*** PROVIDED ENTRIES ***

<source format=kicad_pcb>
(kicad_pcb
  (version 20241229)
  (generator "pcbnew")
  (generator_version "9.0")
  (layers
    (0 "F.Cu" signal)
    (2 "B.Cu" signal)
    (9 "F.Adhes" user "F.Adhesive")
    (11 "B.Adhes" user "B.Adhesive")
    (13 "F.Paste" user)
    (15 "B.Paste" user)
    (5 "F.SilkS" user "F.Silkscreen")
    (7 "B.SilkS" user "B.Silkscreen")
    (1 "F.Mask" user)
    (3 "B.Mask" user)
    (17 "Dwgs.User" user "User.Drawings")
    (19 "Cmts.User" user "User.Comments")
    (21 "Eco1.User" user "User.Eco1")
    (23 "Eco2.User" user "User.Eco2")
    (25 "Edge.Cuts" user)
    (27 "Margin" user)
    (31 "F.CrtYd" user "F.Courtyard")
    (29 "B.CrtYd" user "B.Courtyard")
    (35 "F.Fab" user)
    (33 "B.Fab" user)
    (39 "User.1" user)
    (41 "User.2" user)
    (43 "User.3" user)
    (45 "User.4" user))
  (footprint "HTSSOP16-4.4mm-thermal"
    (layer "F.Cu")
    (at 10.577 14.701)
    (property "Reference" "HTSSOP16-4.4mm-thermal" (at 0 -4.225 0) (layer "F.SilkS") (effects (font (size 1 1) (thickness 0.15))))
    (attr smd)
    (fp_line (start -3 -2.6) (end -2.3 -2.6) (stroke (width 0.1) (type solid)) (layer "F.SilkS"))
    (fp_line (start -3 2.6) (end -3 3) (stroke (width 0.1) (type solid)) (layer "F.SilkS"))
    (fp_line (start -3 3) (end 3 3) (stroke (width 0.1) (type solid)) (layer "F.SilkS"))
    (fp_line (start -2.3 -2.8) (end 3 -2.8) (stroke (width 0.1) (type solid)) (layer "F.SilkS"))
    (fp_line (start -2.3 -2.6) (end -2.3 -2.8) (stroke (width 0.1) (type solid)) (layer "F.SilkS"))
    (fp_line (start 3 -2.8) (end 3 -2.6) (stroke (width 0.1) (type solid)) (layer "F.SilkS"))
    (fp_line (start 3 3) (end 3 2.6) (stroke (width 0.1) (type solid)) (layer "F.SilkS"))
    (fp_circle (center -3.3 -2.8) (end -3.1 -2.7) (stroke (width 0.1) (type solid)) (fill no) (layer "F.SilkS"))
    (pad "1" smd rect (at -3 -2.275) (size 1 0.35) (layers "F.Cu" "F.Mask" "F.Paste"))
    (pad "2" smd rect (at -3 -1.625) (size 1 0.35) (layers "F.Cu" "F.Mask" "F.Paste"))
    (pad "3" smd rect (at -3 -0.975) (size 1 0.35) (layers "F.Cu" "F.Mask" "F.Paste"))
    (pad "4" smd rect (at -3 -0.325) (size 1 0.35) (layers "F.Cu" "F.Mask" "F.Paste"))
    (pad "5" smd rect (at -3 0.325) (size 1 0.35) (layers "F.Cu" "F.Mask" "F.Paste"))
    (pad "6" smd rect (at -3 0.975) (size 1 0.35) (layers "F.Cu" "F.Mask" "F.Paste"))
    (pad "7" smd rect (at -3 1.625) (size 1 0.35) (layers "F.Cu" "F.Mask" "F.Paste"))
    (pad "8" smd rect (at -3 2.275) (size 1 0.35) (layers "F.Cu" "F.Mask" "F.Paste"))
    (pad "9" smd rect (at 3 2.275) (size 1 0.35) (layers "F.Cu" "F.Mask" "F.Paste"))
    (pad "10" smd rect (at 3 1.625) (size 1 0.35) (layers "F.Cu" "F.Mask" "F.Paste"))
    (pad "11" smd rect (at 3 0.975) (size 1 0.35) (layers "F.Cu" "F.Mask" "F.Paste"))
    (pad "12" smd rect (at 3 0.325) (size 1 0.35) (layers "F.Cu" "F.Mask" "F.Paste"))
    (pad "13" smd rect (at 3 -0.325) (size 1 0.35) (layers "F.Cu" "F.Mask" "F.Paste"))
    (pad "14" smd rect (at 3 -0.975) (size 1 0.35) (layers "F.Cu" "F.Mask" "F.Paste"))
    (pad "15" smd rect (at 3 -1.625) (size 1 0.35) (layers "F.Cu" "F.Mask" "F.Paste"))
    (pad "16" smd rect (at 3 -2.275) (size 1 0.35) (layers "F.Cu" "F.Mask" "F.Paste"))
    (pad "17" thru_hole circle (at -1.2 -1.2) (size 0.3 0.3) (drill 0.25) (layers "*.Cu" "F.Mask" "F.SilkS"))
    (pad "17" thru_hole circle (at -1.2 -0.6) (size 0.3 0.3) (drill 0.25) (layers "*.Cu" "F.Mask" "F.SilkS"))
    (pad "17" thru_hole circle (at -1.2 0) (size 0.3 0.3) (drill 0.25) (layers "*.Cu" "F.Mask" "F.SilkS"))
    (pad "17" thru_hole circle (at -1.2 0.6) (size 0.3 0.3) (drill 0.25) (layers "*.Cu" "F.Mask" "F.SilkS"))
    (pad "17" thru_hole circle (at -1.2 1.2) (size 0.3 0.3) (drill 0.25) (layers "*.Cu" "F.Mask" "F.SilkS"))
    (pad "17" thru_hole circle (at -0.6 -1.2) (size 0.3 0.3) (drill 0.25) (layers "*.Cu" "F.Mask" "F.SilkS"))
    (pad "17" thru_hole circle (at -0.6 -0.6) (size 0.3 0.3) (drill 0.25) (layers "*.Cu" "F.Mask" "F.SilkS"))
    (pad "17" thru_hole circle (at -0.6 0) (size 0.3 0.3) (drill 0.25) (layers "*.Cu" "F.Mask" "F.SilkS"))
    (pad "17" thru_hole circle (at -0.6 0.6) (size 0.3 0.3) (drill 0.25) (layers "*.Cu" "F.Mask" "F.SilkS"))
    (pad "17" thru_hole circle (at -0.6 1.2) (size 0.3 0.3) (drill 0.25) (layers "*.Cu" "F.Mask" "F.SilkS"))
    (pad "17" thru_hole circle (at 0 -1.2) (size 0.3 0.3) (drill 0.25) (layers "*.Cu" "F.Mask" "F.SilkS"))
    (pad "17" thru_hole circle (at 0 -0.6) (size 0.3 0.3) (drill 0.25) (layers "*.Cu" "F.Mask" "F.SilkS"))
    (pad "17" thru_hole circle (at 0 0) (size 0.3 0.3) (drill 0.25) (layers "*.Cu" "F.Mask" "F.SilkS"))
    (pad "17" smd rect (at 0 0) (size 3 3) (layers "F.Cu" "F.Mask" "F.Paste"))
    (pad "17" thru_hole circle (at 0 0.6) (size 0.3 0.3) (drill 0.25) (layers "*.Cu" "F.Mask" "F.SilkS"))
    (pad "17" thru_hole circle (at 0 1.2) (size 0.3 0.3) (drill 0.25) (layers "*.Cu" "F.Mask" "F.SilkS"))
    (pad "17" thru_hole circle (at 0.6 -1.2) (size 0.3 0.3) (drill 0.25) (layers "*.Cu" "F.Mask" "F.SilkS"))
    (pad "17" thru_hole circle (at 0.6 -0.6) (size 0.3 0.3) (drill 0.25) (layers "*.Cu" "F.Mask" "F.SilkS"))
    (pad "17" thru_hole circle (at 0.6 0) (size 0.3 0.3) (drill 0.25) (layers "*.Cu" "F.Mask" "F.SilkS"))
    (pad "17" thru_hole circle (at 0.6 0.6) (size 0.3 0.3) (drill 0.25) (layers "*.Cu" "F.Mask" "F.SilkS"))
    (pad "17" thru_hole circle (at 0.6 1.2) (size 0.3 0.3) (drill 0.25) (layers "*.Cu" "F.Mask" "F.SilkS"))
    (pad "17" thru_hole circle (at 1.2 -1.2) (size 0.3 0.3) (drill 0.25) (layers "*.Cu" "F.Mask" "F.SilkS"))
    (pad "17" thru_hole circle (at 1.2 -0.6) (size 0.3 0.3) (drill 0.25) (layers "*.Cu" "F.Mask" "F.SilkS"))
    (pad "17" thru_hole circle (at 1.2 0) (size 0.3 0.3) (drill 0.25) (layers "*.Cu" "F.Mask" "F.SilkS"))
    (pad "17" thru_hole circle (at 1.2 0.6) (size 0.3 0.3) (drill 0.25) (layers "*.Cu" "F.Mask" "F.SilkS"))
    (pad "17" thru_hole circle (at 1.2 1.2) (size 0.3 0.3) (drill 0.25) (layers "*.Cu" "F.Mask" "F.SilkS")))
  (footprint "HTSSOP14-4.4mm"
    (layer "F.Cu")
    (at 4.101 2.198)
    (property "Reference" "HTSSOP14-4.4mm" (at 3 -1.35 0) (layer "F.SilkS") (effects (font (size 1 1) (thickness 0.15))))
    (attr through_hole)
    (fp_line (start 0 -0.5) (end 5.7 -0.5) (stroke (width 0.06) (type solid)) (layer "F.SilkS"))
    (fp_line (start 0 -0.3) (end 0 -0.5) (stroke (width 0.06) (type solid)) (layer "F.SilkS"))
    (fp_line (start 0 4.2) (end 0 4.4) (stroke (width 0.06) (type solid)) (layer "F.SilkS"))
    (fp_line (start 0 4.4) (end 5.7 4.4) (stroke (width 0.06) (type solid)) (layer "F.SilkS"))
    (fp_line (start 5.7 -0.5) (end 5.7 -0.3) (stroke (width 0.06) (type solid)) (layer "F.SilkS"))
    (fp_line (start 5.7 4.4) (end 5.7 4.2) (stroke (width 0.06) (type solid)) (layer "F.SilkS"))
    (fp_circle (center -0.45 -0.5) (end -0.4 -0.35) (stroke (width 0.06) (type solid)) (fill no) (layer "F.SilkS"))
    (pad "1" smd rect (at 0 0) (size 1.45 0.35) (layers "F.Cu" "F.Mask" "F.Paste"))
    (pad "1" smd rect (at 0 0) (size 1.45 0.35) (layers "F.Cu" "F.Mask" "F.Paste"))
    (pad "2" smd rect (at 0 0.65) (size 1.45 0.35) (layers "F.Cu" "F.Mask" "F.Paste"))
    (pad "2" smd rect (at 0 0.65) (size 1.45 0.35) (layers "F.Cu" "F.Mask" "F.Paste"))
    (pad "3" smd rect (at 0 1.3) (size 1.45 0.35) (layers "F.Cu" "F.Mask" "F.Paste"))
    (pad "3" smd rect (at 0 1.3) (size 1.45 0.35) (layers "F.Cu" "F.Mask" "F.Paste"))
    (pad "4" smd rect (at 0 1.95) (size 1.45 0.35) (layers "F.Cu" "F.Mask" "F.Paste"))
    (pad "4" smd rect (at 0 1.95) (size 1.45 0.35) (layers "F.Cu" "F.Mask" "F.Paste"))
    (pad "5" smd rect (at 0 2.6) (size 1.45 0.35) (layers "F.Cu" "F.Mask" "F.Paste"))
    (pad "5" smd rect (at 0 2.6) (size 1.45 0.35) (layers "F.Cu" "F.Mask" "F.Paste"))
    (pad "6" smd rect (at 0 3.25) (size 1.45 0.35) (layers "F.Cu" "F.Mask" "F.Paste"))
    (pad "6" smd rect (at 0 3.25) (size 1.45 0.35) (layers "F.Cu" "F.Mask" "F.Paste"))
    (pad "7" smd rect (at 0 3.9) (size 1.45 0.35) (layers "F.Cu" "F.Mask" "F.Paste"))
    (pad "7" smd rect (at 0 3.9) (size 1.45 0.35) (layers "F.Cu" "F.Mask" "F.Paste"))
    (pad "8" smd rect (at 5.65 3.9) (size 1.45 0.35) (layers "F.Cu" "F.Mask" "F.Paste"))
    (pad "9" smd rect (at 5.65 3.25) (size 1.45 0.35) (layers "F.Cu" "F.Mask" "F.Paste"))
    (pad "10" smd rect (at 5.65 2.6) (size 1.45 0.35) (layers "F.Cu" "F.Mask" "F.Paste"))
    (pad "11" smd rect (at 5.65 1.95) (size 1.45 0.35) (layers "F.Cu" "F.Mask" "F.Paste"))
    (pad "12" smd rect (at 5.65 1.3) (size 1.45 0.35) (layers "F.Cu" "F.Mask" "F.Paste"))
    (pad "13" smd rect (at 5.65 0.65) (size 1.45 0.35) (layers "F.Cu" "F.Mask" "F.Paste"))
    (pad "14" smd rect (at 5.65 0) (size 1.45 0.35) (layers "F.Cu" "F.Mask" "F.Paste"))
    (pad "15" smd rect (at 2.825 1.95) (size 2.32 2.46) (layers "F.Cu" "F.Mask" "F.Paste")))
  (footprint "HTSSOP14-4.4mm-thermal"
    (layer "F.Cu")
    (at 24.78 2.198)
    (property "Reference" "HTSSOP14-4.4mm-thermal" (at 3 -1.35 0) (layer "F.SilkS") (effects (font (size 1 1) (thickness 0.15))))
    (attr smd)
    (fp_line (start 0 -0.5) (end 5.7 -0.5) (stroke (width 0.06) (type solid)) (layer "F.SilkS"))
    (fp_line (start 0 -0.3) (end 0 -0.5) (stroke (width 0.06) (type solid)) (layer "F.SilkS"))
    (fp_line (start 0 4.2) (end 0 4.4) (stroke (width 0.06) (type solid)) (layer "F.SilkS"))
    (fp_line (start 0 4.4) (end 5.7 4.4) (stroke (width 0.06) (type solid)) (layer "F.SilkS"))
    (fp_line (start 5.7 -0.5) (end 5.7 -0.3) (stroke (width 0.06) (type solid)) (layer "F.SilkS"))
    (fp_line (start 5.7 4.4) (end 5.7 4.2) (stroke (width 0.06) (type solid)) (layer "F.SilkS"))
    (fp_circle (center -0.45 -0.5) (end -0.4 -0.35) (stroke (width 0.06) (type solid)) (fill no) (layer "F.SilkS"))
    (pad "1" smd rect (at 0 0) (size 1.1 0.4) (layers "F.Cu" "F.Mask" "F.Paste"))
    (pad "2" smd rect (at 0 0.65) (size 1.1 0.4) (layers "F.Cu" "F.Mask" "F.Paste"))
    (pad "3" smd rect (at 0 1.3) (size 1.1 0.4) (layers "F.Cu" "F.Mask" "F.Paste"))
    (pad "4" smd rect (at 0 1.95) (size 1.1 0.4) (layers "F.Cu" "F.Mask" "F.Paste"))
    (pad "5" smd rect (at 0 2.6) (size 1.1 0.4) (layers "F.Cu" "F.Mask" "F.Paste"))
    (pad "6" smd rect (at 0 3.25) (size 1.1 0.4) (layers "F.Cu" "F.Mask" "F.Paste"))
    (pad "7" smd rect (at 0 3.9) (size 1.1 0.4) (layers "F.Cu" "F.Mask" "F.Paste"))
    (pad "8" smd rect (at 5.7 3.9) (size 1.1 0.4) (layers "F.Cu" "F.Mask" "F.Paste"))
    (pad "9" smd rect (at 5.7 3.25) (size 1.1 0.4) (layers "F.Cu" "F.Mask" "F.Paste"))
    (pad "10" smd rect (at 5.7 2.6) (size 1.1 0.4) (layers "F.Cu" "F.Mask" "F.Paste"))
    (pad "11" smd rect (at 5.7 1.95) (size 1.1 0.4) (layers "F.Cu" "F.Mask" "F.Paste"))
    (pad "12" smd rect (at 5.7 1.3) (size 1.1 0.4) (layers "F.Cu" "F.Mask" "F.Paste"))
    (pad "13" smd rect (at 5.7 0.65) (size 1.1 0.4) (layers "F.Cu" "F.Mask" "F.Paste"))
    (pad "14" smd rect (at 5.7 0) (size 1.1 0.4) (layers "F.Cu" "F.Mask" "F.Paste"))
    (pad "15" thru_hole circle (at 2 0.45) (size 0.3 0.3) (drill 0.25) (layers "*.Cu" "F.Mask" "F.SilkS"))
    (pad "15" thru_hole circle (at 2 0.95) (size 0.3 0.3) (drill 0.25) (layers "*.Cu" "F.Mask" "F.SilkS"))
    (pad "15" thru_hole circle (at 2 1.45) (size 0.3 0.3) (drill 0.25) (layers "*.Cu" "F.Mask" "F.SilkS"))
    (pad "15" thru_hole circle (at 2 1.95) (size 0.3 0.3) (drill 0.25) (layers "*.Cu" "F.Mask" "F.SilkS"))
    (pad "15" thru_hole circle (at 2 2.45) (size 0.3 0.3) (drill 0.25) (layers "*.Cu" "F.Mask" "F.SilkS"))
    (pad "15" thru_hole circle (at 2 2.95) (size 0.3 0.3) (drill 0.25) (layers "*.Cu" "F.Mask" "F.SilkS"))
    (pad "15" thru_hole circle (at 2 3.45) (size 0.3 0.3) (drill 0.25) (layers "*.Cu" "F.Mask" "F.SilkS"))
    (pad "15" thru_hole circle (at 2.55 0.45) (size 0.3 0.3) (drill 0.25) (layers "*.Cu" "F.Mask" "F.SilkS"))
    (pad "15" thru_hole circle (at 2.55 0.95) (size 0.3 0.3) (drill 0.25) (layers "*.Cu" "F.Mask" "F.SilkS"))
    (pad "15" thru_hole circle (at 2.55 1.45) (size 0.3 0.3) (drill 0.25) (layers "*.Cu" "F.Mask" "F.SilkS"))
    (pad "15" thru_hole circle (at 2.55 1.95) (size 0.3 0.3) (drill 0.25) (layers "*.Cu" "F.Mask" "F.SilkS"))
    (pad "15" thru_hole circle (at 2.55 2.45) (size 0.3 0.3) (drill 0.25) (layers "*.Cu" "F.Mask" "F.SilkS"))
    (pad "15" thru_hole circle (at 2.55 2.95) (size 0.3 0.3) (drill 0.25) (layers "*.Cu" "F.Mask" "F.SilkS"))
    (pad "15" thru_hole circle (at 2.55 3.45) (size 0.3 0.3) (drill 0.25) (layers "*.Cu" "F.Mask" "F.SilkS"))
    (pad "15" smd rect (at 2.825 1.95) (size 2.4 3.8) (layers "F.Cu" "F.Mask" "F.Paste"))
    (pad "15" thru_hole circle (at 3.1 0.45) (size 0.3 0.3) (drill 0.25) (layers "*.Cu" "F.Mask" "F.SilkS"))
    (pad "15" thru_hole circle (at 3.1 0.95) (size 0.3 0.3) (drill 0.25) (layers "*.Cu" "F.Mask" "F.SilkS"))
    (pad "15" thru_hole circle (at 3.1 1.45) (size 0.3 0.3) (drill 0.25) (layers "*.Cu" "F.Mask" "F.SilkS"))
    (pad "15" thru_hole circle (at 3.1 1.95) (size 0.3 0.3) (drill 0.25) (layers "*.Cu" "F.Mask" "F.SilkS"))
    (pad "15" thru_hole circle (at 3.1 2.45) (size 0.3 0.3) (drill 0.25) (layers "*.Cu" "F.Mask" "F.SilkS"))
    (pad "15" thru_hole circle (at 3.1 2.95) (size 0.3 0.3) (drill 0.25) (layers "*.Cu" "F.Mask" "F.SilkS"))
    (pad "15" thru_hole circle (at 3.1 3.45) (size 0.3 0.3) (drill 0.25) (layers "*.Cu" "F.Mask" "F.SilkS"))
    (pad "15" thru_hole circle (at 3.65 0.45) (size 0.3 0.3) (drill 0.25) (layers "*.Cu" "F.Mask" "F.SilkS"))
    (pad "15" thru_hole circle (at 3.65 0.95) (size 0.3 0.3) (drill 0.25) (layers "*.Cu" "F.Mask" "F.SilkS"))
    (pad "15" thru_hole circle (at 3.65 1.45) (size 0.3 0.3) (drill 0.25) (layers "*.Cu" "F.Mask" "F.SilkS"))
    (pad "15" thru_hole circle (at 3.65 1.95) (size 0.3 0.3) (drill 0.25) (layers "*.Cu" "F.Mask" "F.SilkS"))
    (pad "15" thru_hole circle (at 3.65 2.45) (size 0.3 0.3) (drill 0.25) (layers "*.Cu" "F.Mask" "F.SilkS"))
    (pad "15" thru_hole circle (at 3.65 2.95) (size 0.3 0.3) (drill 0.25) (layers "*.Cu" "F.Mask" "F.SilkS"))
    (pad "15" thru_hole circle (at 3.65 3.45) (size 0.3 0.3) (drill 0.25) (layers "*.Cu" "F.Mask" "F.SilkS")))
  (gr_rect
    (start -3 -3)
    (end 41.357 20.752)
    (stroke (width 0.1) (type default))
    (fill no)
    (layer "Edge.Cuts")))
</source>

*** End of PROVIDED ENTRIES ***

TASK PROMPT – Reproduce word for word the material above, beginning with the line that contains "(at 0.6 1.2)" and ending with the line that contains "circle (at 1.2 0)".

WRITTEN ANSWER –
    (pad "17" thru_hole circle (at 0.6 1.2) (size 0.3 0.3) (drill 0.25) (layers "*.Cu" "F.Mask" "F.SilkS"))
    (pad "17" thru_hole circle (at 1.2 -1.2) (size 0.3 0.3) (drill 0.25) (layers "*.Cu" "F.Mask" "F.SilkS"))
    (pad "17" thru_hole circle (at 1.2 -0.6) (size 0.3 0.3) (drill 0.25) (layers "*.Cu" "F.Mask" "F.SilkS"))
    (pad "17" thru_hole circle (at 1.2 0) (size 0.3 0.3) (drill 0.25) (layers "*.Cu" "F.Mask" "F.SilkS"))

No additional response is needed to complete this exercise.